Presynaptic ribbons (CtBP2, red), post-synaptic glutamate-receptor subunits (GluA2, green), hair cells (myo7a; gray), and nerve fibers (NFH, blue) were immunolabeled for confocal microscopy. A-A″: Maximum-intensity projections of confocal z-stacks from Control, TTS, and PTS ears at the 4-kHz region and displayed in the acquisition plane. B-B″: Orthogonal projections of the z-stacks in A-A″. C-C″: Thumbnail array of magnified x-y projections surrounding 12 selected synapses, taken from the z-stacks shown in A-B″. Synapses, i.e. juxtaposed CtBP2 and GluA2 puncta (yellow arrowheads), and “orphan“ ribbons, lacking GluA2 puncta (white arrowheads), are shown. Enlarged, hollow ribbons (C″), seen only in severely damaged regions of PTS cochleas, could be either paired or orphaned (yellow and red arrowheads in C″, respectively). Images are from an 8 yr-old male control (A-C), an 11 yr-old male with TTS (A′-C′), and a 10 yr-old male with PTS (A″-C″).

Figure 4. Synapse survival was assessed in IHCs of control (A) and noise-exposed (B) monkeys at nine cochlear regions

A: Mean synaptic counts for N=7 ears, 4 monkeys are shown by the thick line and filled symbols. Traces for individual monkeys (thin lines) show no differences between animals from the two vivaria. B: Synapse survival is computed by normalizing to the mean data in panel A. TTS (teal) and PTS (red) cochleas had significant, frequency-dependent cochlear synaptopathy. For monkey M4 (single 146-dB SPL exposure), mean synapse survival (L and R) is also plotted separately. Statistical significance is reported relative to controls: *P<0.05; **P<0.01. Error bars represent ±1 SEM. Gray bars represent the exposure band.
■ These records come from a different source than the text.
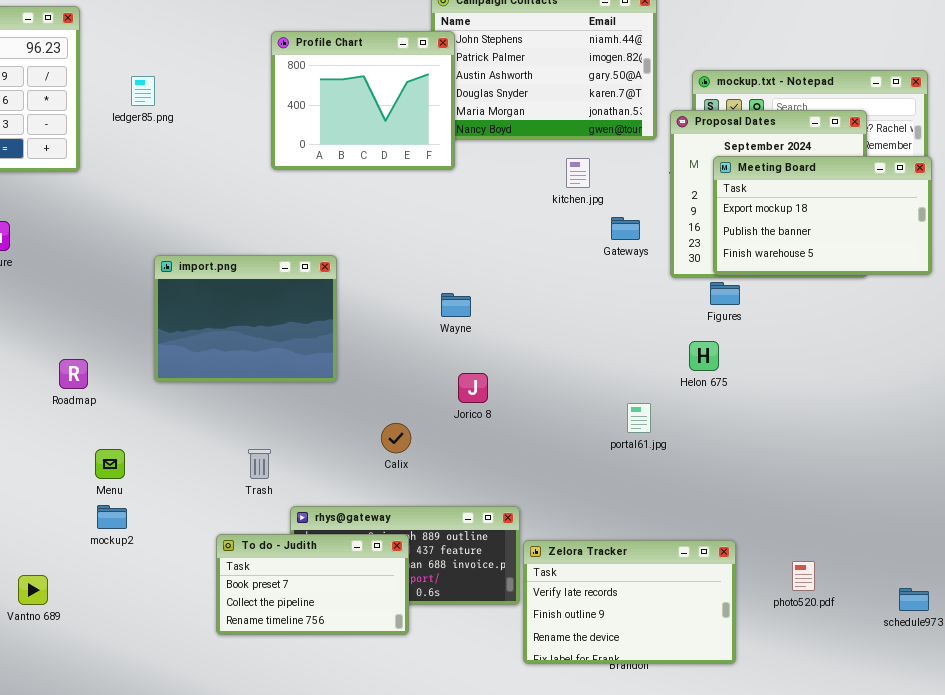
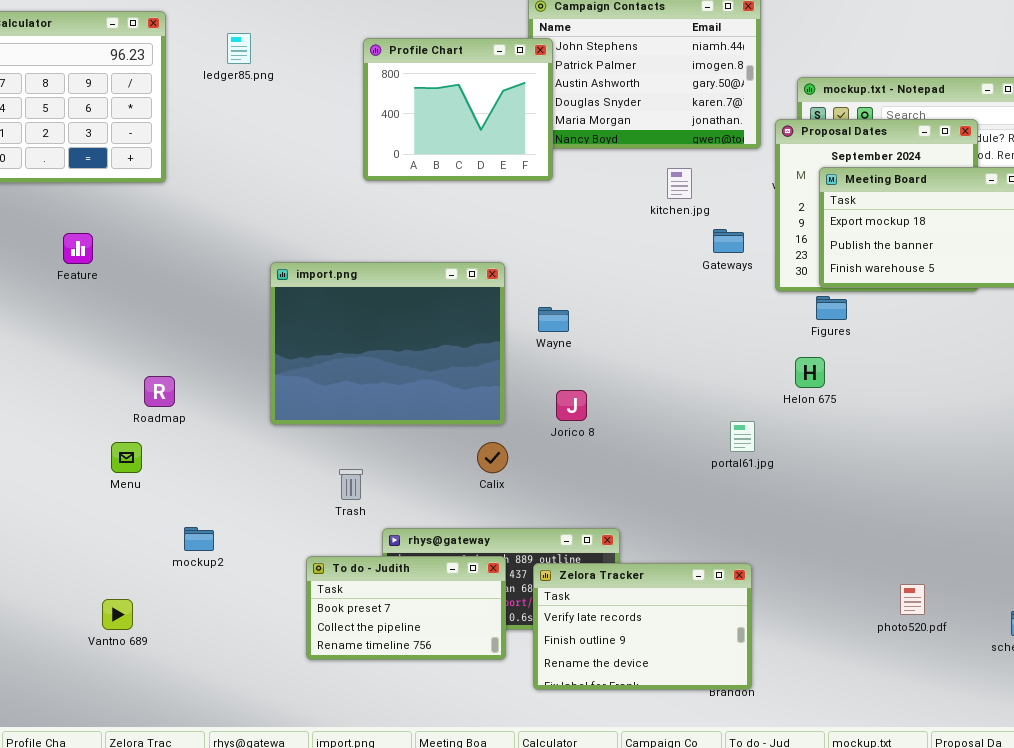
ledger85.png: [131,76,155,106] -> [227,33,251,64], moved
import.png: [154,255,337,382] -> [270,262,505,425], moved, resized
Menu: [95,449,125,479] -> [111,442,142,473], moved
Zelora Tracker: [523,540,736,664] -> [533,563,752,690], moved

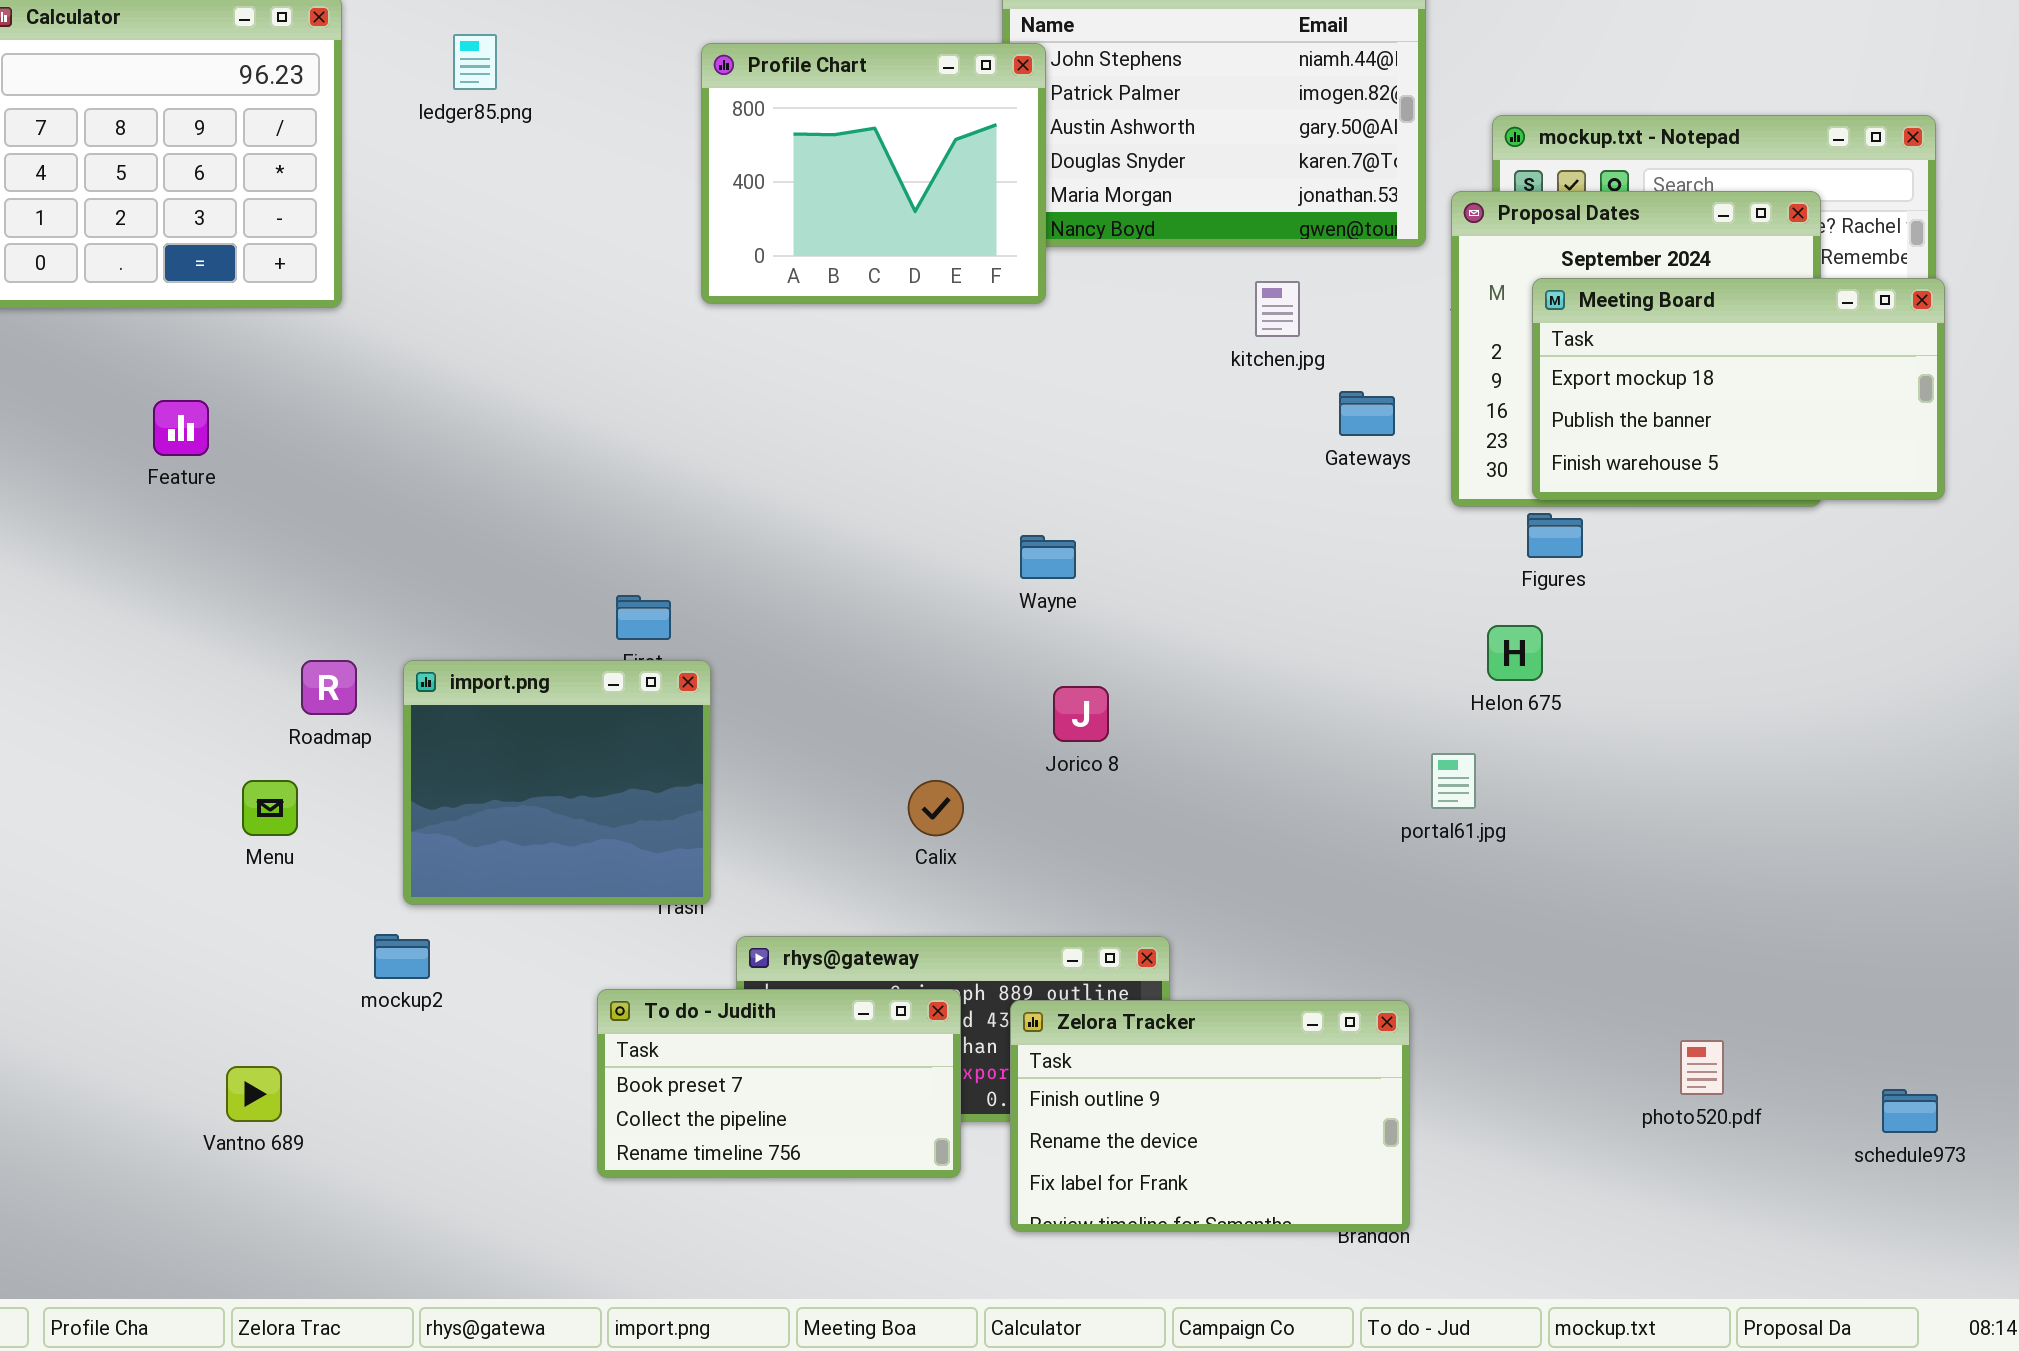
import.png: [270,262,505,425] -> [403,660,711,905], moved, resized
portal61.jpg: [730,421,755,452] -> [1431,753,1476,809], moved
Zelora Tracker: [533,563,752,690] -> [1010,1000,1410,1232], scrolled down 1 row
Figure 5. Surviving IHCs were significantly de-afferented in regions with little OHC loss

Cytocochleograms, showing IHC and OHC survival in each row (black), are plotted for left (A) and right (B) ears of a PTS monkey with asymmetric histopathology (M3). The synaptic counts per surviving IHC are overlaid (red). Gray bars represent the exposure frequency. Legend applies to both panels.
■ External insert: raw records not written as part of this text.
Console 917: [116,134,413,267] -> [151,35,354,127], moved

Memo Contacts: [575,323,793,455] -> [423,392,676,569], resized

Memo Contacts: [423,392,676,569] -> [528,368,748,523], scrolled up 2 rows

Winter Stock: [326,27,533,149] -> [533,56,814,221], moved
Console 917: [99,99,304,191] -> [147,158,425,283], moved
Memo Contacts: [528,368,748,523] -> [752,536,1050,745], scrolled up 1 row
Figure 6. Pre-synaptic ribbons were enlarged in noise-exposed cochleas

Normalized volumes for all pre-synaptic ribbons (A) and the percentage of ribbons classified as “hollow” (B) in controls (black), TTS monkeys (teal), and PTS monkeys (red). Paired and orphan ribbons were included in both analyses. Gray bars represent the exposure band. Error bars represent ±1SEM. For monkey M4 (single 146-dB SPL exposure), the left and right cochleas are plotted separately. Legend applies to both panels. Asterisks represent significance (***P<0.001).

Figure 7. Cable-like myosin aggregates were common in IHCs of PTS ears

Maximum-intensity projections of confocal z-stacks in the x-z plane (A) and y-z plane (B), including 7 IHCs from the 2.8 kHz region in a PTS cochlea. Many IHCs (asterisks in A) show myosin 7a aggregates spanning the apical-basal pole. C: Mean % of affected IHCs for control (black), TTS (teal), and PTS (red) cochleas (N=7, 4, 8 cochleas, respectively). Error bars represent ±1 SEM. Gray bar represents the exposure band.

Figure 8. IHC pathologies were common in PTS ears

A-C: Confocal micrographs of pathological IHCs are marked with arrows to indicate: cytoplasmic extrusions from the cuticular plate (A), or the basal pole (B), myosin 7a-positive nuclei (C), and irregular stereocilia (C, open arrow; not quantified). The yellow dashed line in (B) traces the edges of the tunnel of Corti. Plots below each micrograph show the percentage of IHCs affected in each group: For monkey M4 (single 146-dB SPL exposure), data for each ear are plotted separately. Legend in B applies to all panels. Error bars represent ±1 SEM. Gray bars represent the exposure band.